DATA SHOWN:
========

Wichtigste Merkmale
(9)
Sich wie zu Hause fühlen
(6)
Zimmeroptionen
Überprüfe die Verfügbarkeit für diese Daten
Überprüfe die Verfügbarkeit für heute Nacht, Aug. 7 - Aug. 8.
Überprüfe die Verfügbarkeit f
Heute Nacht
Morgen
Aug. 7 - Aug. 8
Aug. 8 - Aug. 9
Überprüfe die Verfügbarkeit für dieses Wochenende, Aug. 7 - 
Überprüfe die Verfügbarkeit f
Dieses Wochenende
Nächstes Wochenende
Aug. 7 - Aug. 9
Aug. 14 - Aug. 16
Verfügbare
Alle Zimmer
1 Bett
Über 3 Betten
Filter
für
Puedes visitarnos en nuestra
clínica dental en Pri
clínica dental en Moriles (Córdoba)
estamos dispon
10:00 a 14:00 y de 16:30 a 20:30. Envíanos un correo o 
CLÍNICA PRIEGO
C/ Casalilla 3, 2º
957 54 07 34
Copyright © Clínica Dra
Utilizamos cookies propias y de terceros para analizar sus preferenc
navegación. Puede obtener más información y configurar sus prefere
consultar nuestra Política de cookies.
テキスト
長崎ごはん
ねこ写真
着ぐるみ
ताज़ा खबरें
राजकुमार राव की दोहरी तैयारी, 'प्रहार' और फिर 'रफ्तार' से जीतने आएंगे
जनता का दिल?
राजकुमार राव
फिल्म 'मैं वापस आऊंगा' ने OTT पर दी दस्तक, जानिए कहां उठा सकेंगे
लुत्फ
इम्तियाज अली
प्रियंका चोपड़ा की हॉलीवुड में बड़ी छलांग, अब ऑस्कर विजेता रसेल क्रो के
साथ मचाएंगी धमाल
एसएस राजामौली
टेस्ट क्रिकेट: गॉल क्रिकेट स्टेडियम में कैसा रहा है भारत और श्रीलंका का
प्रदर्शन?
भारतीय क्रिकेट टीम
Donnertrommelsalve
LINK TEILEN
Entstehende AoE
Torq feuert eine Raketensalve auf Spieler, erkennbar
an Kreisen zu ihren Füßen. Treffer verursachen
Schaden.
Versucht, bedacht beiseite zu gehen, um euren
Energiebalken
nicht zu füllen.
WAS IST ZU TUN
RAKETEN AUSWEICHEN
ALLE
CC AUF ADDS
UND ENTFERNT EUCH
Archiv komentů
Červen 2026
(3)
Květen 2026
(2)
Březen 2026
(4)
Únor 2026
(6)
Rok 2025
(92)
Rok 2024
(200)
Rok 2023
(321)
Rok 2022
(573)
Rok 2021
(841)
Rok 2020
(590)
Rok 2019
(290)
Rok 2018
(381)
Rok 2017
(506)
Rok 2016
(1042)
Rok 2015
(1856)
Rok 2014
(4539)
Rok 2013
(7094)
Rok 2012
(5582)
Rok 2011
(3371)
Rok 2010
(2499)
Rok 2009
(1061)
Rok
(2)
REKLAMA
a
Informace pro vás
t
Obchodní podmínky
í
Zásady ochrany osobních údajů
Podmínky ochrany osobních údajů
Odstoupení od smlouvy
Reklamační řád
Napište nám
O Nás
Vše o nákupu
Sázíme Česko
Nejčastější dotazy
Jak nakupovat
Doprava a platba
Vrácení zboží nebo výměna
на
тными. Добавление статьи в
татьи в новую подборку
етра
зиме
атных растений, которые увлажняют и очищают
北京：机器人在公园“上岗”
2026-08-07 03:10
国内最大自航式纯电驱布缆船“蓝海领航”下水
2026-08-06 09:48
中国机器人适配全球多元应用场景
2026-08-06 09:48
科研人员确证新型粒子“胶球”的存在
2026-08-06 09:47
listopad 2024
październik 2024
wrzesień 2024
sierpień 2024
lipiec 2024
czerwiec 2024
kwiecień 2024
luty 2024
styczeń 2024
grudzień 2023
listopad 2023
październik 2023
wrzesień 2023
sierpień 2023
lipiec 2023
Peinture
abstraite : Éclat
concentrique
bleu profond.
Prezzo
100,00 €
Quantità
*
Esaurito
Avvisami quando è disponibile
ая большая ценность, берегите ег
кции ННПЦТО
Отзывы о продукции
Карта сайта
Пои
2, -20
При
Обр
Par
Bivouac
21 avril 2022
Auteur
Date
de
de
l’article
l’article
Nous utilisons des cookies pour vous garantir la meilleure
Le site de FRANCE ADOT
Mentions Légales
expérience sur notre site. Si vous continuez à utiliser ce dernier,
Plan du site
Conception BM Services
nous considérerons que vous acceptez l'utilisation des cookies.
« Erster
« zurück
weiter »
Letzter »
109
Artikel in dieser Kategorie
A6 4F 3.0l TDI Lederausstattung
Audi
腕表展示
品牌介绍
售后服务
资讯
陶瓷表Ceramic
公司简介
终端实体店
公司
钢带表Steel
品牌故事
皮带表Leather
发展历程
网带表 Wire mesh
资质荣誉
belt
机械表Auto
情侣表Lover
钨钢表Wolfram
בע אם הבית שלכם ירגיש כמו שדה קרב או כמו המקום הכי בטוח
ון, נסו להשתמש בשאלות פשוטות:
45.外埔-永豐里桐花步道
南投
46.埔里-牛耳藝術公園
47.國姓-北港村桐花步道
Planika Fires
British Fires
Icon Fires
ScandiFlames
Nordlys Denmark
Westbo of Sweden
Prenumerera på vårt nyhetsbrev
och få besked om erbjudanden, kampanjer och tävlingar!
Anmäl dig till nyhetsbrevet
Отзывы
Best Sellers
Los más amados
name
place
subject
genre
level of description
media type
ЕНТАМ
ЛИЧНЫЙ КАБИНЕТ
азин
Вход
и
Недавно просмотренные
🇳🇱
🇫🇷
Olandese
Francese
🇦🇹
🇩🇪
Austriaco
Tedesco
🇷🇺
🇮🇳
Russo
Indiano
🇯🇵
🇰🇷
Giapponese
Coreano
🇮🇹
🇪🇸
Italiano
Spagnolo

========

WHAT THIS TASK INVOLVES:
Once you have counted the lines above that hold the word "vous", report only that total.

EXERCISE RESPONSE:
3